#### Material provided:

+===+

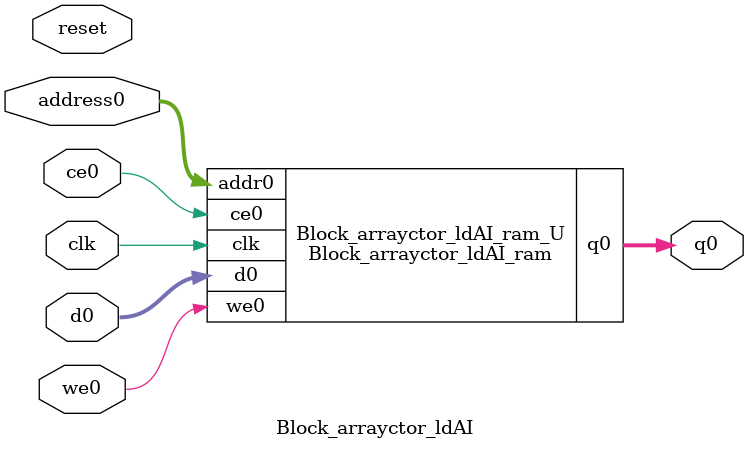
<source format=v>
`timescale 1 ns / 1 ps
module Block_arrayctor_ldAI_ram (addr0, ce0, d0, we0, q0,  clk);

parameter DWIDTH = 4;
parameter AWIDTH = 6;
parameter MEM_SIZE = 64;

input[AWIDTH-1:0] addr0;
input ce0;
input[DWIDTH-1:0] d0;
input we0;
output reg[DWIDTH-1:0] q0;
input clk;

(* ram_style = "distributed" *)reg [DWIDTH-1:0] ram[0:MEM_SIZE-1];




always @(posedge clk)  
begin 
    if (ce0) begin
        if (we0) 
            ram[addr0] <= d0; 
        q0 <= ram[addr0];
    end
end


endmodule

`timescale 1 ns / 1 ps
module Block_arrayctor_ldAI(
    reset,
    clk,
    address0,
    ce0,
    we0,
    d0,
    q0);

parameter DataWidth = 32'd4;
parameter AddressRange = 32'd64;
parameter AddressWidth = 32'd6;
input reset;
input clk;
input[AddressWidth - 1:0] address0;
input ce0;
input we0;
input[DataWidth - 1:0] d0;
output[DataWidth - 1:0] q0;



Block_arrayctor_ldAI_ram Block_arrayctor_ldAI_ram_U(
    .clk( clk ),
    .addr0( address0 ),
    .ce0( ce0 ),
    .we0( we0 ),
    .d0( d0 ),
    .q0( q0 ));

endmodule


</source>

+===+

#### Work instruction:
Every line above in which the word "parameter" occurs needs to be copied.

#### Answer:
parameter DWIDTH = 4;
parameter AWIDTH = 6;
parameter MEM_SIZE = 64;
parameter DataWidth = 32'd4;
parameter AddressRange = 32'd64;
parameter AddressWidth = 32'd6;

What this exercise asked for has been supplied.